Salmonella and other pathogenic bugs can survive for at least six months in holiday cookies and crackers that kids (and those young at heart) are likely so fond of.
A study led by University of Georgia researchers discovered this as they were prompted to probe the growing number of foodborne disease outbreaks, particularly those linked to contaminated dry foods. They ventured to find out how long the bacteria causing the illness can survive in certain food items.
The researchers published their findings in the Journal of Food Protection.
Study lead author Larry Beuchat, professor emeritus of agricultural and environmental sciences at UGA, said the findings were unexpected.
“We wouldn't expect salmonella to grow in foods that have a very dry environment," said Beuchat in a press release.
Beuchat and co-author, researcher David Mann, found that harmful bacteria can also thrive in dry foods like these holiday cookies – and do so for a long span of time.
How Salmonella Survived In Dry Goods
The team used five types of salmonella obtained from foods in previous disease outbreaks, specifically from low-moisture foods. Then they added the salmonella to four filling types found in cookies and crackers: vanilla and chocolate for the former, and cheese and peanut butter for the latter.
They saw that the bacteria survived in all types of fillings, but thrived longer and better in crackers than in cookies. In some instances, the pathogen lived for a minimum of six months in the sandwiches.
The salmonella’s length of survival in dry foods was dubbed “unexpected [and] unusual,” as they typically grow in highly moist environments.
"The next steps would be to test all ingredients that are used in these foods," added Beuchat, who cited that they may recommend halting the use of certain ingredients if foodborne pathogens are detected in them.
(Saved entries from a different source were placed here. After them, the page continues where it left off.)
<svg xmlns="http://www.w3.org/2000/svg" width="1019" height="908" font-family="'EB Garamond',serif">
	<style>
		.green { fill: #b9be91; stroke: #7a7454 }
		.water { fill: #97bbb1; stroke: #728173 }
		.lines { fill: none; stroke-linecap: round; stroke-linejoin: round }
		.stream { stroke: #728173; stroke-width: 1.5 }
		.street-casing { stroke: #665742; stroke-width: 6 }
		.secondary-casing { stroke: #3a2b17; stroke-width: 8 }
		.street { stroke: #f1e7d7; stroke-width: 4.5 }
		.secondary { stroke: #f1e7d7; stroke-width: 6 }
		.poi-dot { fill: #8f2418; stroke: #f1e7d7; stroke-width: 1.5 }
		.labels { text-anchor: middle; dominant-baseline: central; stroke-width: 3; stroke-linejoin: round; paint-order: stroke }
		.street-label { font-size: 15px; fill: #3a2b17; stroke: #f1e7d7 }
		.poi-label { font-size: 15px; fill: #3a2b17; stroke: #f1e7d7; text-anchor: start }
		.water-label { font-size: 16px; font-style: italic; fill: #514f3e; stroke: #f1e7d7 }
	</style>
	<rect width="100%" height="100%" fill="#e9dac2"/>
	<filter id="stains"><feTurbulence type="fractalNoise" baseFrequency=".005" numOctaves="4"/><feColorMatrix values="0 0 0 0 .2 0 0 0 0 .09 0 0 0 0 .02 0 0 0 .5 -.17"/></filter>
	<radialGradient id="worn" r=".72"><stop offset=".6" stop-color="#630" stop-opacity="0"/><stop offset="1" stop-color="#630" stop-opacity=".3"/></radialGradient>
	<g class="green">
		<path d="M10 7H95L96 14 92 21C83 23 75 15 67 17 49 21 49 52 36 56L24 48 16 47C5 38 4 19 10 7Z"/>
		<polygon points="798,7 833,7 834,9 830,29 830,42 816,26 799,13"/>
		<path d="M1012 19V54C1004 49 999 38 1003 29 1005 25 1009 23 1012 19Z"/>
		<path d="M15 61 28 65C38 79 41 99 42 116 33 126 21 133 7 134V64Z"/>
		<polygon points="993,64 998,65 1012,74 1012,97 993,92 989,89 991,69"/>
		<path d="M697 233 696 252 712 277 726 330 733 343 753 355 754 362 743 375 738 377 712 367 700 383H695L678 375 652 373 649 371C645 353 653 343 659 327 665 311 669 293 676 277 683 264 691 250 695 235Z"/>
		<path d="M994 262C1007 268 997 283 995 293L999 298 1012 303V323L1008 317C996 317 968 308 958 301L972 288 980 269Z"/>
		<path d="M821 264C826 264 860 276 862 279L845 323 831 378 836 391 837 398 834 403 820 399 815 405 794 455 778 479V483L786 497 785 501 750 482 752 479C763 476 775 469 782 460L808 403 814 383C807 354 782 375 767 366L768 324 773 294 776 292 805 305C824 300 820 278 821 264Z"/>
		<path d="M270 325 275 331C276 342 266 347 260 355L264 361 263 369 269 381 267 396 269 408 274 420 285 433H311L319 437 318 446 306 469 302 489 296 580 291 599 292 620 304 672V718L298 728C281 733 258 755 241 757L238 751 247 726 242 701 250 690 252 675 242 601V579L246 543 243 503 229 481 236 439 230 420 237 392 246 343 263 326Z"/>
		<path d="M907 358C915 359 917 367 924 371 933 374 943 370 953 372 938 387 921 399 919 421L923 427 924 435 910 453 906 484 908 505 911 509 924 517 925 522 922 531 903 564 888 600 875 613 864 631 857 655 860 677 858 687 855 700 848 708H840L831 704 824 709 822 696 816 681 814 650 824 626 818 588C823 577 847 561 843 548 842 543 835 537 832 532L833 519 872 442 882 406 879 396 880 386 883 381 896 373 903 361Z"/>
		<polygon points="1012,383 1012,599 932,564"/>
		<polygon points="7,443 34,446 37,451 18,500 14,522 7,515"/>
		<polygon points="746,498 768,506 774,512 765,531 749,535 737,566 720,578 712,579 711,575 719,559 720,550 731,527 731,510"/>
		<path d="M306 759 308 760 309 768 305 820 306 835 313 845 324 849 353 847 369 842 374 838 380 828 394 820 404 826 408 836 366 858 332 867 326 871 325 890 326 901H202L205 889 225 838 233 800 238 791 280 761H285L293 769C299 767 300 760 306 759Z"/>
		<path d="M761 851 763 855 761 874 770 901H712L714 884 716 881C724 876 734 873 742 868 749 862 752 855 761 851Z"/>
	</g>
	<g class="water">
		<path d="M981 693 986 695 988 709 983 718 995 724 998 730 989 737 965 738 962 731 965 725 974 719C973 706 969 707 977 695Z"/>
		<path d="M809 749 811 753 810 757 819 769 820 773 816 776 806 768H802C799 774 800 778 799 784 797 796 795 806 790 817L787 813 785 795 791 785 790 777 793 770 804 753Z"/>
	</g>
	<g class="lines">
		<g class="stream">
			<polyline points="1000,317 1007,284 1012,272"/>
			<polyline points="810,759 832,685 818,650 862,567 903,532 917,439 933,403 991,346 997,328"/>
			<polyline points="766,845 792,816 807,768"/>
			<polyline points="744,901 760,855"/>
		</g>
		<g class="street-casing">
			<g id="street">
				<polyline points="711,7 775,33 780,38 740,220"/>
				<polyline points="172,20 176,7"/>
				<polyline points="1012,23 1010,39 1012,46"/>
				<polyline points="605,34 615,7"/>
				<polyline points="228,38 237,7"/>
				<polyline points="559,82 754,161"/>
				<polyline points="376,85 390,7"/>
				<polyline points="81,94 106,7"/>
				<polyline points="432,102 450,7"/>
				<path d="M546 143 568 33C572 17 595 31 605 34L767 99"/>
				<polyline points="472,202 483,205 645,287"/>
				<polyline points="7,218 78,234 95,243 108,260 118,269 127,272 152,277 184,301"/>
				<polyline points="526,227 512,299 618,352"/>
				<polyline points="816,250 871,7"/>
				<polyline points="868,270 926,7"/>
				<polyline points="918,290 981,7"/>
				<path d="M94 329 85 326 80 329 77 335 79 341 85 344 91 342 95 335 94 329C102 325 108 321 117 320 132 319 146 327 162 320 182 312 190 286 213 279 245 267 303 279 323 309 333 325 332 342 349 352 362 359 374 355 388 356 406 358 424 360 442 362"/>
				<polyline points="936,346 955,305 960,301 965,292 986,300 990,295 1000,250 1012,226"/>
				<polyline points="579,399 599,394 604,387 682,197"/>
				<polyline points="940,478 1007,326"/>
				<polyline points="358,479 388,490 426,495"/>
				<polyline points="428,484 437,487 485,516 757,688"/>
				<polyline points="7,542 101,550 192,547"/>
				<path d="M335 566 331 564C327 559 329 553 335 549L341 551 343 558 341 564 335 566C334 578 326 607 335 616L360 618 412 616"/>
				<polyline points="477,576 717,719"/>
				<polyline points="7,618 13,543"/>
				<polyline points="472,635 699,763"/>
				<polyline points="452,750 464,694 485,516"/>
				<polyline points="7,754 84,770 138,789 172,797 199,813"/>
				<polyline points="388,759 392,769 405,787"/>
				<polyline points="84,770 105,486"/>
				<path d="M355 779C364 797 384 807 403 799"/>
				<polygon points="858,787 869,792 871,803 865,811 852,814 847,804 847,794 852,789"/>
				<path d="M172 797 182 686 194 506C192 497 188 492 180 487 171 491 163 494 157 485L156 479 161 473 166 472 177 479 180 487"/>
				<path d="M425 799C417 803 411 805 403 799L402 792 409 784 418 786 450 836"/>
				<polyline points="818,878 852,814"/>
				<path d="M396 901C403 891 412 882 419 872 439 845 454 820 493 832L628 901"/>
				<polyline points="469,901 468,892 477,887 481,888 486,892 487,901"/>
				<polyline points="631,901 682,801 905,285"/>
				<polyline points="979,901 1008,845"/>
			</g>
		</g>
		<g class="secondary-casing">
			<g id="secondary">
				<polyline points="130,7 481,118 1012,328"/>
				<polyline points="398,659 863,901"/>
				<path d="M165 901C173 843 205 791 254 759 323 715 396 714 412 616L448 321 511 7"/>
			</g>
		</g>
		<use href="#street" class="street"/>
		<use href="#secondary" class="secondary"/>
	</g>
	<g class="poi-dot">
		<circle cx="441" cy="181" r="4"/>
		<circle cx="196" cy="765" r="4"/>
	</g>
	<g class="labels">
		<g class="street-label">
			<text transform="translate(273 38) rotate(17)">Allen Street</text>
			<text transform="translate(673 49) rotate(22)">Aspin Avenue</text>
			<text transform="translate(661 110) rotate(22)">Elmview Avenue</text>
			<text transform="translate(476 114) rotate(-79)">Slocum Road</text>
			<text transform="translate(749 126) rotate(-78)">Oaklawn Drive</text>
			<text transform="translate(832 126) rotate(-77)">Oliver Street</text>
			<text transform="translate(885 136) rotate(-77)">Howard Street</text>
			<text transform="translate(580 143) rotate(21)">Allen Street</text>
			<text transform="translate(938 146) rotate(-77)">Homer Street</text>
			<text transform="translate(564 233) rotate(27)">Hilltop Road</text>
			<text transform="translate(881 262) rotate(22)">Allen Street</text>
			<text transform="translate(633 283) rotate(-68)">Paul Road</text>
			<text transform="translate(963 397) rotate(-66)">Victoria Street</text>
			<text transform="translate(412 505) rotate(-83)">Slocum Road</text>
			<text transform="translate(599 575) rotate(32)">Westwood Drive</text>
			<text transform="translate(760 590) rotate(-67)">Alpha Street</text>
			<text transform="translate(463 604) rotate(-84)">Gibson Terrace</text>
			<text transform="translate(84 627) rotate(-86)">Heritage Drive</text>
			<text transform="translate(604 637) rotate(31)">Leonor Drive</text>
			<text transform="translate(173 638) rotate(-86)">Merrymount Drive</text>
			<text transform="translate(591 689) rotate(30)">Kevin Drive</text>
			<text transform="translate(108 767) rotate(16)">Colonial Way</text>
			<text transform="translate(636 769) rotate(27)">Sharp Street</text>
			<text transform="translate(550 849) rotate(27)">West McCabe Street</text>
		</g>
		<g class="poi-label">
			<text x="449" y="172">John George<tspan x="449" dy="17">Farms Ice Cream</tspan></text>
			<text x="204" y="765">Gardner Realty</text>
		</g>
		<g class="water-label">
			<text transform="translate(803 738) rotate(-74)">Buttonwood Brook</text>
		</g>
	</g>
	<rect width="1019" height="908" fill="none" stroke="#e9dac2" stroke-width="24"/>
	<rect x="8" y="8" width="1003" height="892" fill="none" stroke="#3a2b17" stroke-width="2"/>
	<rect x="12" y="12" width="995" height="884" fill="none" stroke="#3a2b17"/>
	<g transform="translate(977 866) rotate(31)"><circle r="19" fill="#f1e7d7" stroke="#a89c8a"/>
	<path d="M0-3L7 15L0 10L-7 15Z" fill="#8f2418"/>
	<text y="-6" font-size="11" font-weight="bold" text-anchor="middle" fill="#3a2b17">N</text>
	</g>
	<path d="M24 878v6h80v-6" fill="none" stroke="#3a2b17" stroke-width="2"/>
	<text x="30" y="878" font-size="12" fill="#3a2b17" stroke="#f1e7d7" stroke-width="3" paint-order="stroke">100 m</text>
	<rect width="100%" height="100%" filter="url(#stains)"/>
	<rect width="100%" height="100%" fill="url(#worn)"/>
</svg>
Salmonella Dangers And Causes
Salmonella is pinpointed for about 1 million cases of foodborne disease in the U.S. annually. Every year, about 19,000 hospitalizations occur due to salmonella, with 380 Americans dying from poisoning.
This bacteria – discovered by American expert Dr. Salmon – can cause fever, diarrhea, and abdominal cramps up to 72 hours after infection.
While salmonella infection may pass after four to seven days sans treatment, more serious instances can take place and involve severe diarrhea, infection spread to the bloodstream, and sometimes death. Treatment usually involves antibiotics.
What are common salmonella sources to watch out for?
These included food and water touched by traces of animal feces, with beef, poultry, milk, eggs, and fish as the most prone to contamination. However, any food including fruits, vegetables, and processed items can transmit the bacteria.
Salmonella contamination can occur in various forms, such as in stores, raw meat or poultry drippings contaminating kitchen or refrigerator surfaces, and using a knife and cutting board for food preparation without proper washing.
Watch out, too, as salmonella foods usually smell and appear normal.
Holiday Cookies As Salmonella Target
Cookies could particularly end up being salmonella-laced as they contain eggs, which possibly only get briefly cooked during the baking process.
So if there are young, pregnant, or elderly guests at the holiday party – the ones who are more likely to be severely affected by salmonella contamination – the host may want to explore vegan cookie baking.
Going vegan may also be a sound option if cookie leftovers will be kept at room temperature for a while.